The management of diabetic nephropathy depends a lot on lifestyle and dietary modifications.These include:
- Weight loss
- Smoking cessation
- Reduction of salt and alcohol intake
- Limiting protein intake to less than 0.8 g per kg per day
- Glycemic control is effective in reducing the microvascular complications of diabetes mellitus, as well as lowering the incidence of microalbuminuria and macroalbuminuria. In general, an HbA1c of less than 7.0% is considered adequate glycemic control.
- However, very tight glycemic control (i.e: HbA1c levels of less than 6.0% is associated with an increased mortality and cardiovascular disease. Anti-diabetic drugs and injectable insulin analogs should be used to maintain normoglycemia.
- While a strict glycemic control reduces the rate at which microalbuminura appears and progress in patients with both type I and type II diabetes mellitus, it is debatable as to whether or not an improved blood glucose control halts the progression of renal disease once microalbuminuria is present.
- PPAR-ɣ inhibitors, such as pioglitazone and rosiglitazone have anti-fibrotic and anti-inflammatory effects
- Starting dosage: 4 mg PO qd or bid
- For patients who respond inadequately following 8 to 12 weeks of treatment, as determined by reduction in fasting plasma glucose (FPG), the dose may be increased to 8 mg daily. Increases in the dose of rosiglitazone should be accompanied by careful monitoring for adverse events related to fluid retention. Rosiglitazone may be taken with or without food.
- DPP-4 inhibitors, such as sitagliptin has anti-inflammatory and anti-apoptotic properties. When sitagliptin is used for 6 months in patients with type II DM, it reduces the rate of albuminuria in these patients.
- SGLT-2 inhibitors decrease the rate of hyperfiltration by exerting an effect on tubuloglomerular feedback.

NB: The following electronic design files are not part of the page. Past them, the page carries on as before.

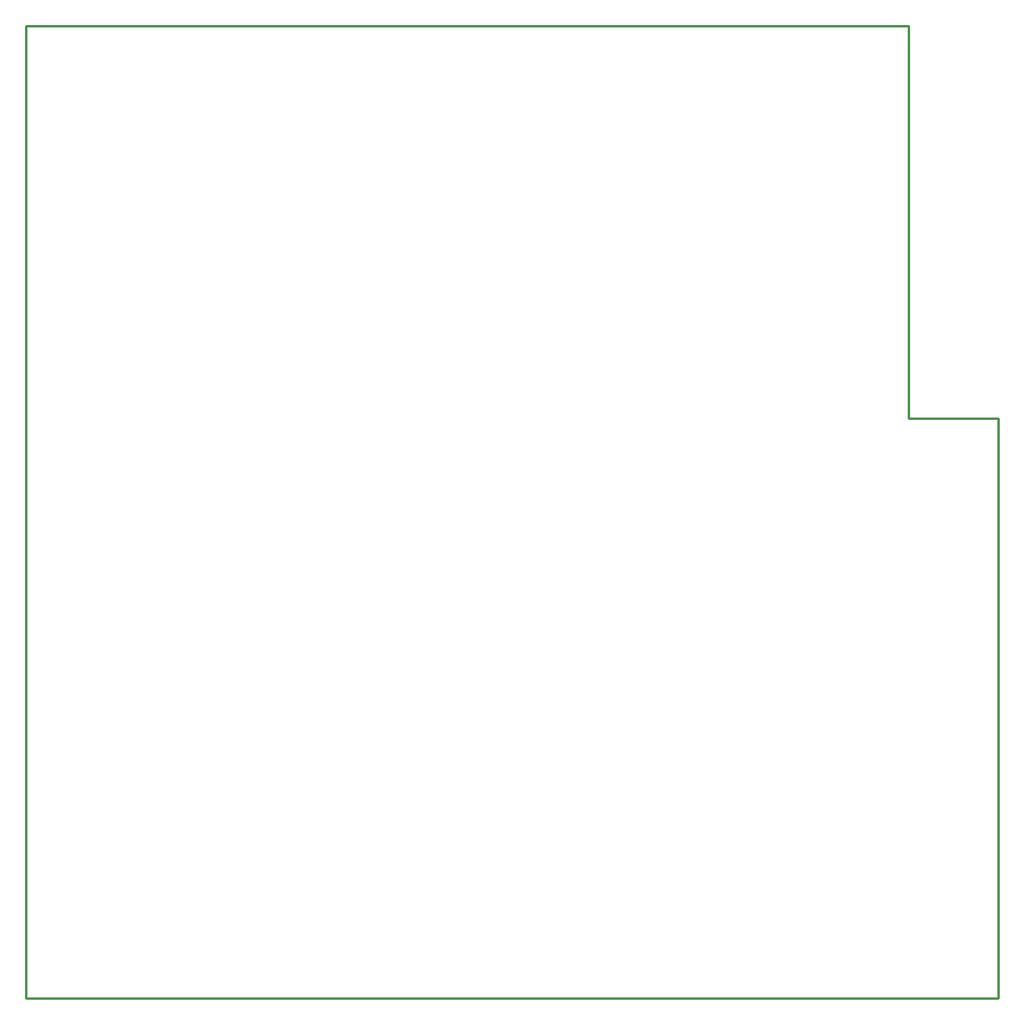
<source format=gko>
G04 Layer_Color=16711935*
%FSLAX25Y25*%
%MOIN*%
G70*
G01*
G75*
%ADD33C,0.01000*%
D33*
X364500Y239500D02*
Y401575D01*
X0D02*
X364500D01*
X401575Y0D02*
Y239500D01*
X364500D02*
X401500D01*
X0Y0D02*
X401575D01*
X0D02*
Y401575D01*
M02*

</source>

- Drugs such as metformin and sulfonylureas are contraindicated in advanced renal insufficiency.
Blood Pressure Control
- ACE inhibitors and ARB's are the drug of choice for controlling hypertension in diabetic nephropathy. Aggressive treatment of hypertension is found to retard the progression of damage to nephrons secondary to diabetes. Some advantages include:
- ACEI and ARBs should not be combined due to increased risk of hyperkalemia and acute kidney injury (AKI).
- Aldosterone antagonists: found to decrease blood pressure as well as proteinuria, whether used alone or in combination with an ACEI/ARB. However, when used in combination with the other drugs, patients should be monitored for hyperkalemia.
- Other drugs, such as beta blockers, calcium channel blockers and diuretics may be added if blood pressure is not well controlled.
- The use of statins decreases the risk of cardiovascular disease and slows the loss of renal function.
- For diabetic patients over the age of 40 with diabetic nephropathy, statins are recommended regardless of baseline lipid levels.
- Dialysis may be necessary once end-stage renal disease develops.